Article publié dans Concours pluripro, avril 2026
 

"La santé environnementale est inscrite dans notre convention d'objectifs de gestion pour la période 2023-2027. Dans un premier temps, la prévention porte sur l'exposition aux perturbateurs endocriniens et notamment aux phtalates pendant la période des 1 000 premiers jours en ciblant prioritairement les femmes enceintes", précise Laurène Iztueta, chargée de projet en éducation à la santé et santé environnementale à la CPAM de Rouen-Elbeuf-Dieppe, lors d'un webinaire à destination des futurs parents et parents de jeunes enfants, le 17 mars dernier. Le cadre national de ce plan des 1 000 premiers jours a permis de former et de recruter en vue de déployer des actions de prévention en direction des assurés. Dans le département de Seine-Maritime, l'équipe s'est ainsi étoffée, passant d'une à quatre personnes.
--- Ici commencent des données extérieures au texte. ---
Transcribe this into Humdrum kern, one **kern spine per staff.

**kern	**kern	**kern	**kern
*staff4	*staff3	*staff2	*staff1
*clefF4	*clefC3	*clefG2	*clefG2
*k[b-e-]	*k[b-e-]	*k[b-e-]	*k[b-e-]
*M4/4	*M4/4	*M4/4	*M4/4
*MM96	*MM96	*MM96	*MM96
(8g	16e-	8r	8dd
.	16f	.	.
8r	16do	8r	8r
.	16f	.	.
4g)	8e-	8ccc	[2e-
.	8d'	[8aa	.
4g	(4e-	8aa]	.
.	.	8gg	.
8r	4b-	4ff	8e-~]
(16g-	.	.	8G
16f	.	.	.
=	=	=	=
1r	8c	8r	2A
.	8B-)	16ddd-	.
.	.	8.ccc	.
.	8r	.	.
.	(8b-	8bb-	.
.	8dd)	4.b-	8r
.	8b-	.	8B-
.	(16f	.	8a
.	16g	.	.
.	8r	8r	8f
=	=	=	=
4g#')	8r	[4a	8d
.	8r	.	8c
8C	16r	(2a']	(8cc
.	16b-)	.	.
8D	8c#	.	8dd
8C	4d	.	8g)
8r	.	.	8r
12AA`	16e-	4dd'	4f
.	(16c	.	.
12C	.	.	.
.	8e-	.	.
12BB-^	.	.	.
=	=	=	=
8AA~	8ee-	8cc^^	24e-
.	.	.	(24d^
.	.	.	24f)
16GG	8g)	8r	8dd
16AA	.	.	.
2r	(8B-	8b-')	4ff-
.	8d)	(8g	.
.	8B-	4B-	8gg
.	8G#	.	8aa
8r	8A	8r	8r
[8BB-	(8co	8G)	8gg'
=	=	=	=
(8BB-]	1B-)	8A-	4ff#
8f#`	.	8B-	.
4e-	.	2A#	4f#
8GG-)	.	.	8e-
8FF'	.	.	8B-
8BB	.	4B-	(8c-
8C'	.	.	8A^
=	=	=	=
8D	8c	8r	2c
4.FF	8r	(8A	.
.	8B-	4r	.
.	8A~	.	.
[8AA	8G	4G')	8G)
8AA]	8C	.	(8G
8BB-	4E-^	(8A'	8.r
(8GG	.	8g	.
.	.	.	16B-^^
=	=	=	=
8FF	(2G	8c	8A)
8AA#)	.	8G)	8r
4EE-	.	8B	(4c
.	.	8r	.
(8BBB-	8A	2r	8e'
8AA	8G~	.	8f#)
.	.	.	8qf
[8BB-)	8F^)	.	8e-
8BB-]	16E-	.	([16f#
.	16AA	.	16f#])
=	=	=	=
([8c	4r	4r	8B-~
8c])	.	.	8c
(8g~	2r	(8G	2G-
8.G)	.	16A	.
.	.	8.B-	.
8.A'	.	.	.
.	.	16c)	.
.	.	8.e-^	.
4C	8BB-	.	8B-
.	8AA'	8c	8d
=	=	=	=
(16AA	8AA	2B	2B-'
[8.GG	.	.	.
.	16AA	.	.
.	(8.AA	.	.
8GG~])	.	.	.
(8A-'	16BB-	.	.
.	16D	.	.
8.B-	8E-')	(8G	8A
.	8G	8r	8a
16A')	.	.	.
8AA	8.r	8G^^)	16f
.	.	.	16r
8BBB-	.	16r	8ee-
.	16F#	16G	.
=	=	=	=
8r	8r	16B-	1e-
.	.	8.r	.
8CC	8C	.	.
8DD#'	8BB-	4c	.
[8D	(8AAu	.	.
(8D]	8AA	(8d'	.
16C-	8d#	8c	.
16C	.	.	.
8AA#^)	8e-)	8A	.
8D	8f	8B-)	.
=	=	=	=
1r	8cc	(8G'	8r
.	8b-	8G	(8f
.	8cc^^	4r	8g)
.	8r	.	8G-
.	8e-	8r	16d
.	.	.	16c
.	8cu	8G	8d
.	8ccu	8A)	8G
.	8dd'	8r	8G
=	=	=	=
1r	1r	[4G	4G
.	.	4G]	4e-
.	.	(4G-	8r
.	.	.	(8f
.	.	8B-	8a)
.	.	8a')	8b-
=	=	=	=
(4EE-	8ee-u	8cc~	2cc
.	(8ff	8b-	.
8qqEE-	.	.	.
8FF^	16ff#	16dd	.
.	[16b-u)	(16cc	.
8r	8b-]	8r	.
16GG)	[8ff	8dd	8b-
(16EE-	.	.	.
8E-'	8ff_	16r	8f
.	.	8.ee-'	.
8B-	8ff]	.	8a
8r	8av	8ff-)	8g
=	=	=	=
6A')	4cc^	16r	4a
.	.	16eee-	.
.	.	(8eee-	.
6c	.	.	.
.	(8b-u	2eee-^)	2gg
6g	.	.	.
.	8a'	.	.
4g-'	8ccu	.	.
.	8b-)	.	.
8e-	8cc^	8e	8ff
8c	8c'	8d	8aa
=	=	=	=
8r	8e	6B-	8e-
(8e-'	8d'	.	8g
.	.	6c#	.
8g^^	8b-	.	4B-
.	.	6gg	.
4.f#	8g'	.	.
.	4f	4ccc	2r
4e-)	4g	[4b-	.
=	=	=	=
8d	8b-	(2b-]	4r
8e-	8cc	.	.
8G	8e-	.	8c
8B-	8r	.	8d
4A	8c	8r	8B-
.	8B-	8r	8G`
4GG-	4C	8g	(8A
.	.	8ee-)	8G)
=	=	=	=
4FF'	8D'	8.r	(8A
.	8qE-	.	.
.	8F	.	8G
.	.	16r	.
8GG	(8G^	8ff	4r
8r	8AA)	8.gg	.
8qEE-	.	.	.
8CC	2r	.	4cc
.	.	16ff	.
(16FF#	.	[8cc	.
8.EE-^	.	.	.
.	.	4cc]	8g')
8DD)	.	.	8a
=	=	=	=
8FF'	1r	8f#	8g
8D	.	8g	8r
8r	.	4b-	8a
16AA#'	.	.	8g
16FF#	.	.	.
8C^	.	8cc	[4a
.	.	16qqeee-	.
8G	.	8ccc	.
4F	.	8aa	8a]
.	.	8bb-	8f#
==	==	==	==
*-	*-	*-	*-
L'exposition aux polluants pendant la période des 1 000 premiers jours a une incidence sur la mère et la santé de son enfant et peut entraîner des répercussions réelles à l'âge adulte et être à l'origine du déclenchement de maladies chroniques, voire de pathologies plus lourdes, comme les cancers hormonodépendants (sein, prostate)... "On considère désormais la santé de manière transversale, avec une approche One health, poursuit Laurène Iztueta. On aborde de plus en plus les sujets par la prévention, en sensibilisant aux facteurs environnementaux globaux."

 

"Aérer plutôt que désodoriser"

Destiné aux femmes enceintes et aux jeunes parents jusqu'aux 2 ans de l'enfant, le webinaire vise avant tout à dédramatiser la situation, qui peut être anxiogène. "Notre axe est de repérer les polluants intérieurs, d'expliquer, de montrer que des actions simples peuvent être mises en place rapidement au quotidien sans surcoût financier", précise Audrey Boclet-Lepiller, également chargée de projet en éducation à la santé et santé environnementale à la CPAM.

La séquence commence par un quiz, puis, grâce à la projection d'un plan de maison, Audrey Boclet-Lepiller passe en revue les différentes pièces et les sources de polluants possibles. "Il est important de faire comprendre qu'un polluant en moins, c'est une chance en plus. Cela réduit la pression sur l'organisme et limite le seuil critique de déclenchement de la maladie ou de la pathologie chronique. La bonne nouvelle, c'est que les futurs parents disposent d'un pouvoir d'agir, certains polluants s'éliminant rapidement du corps."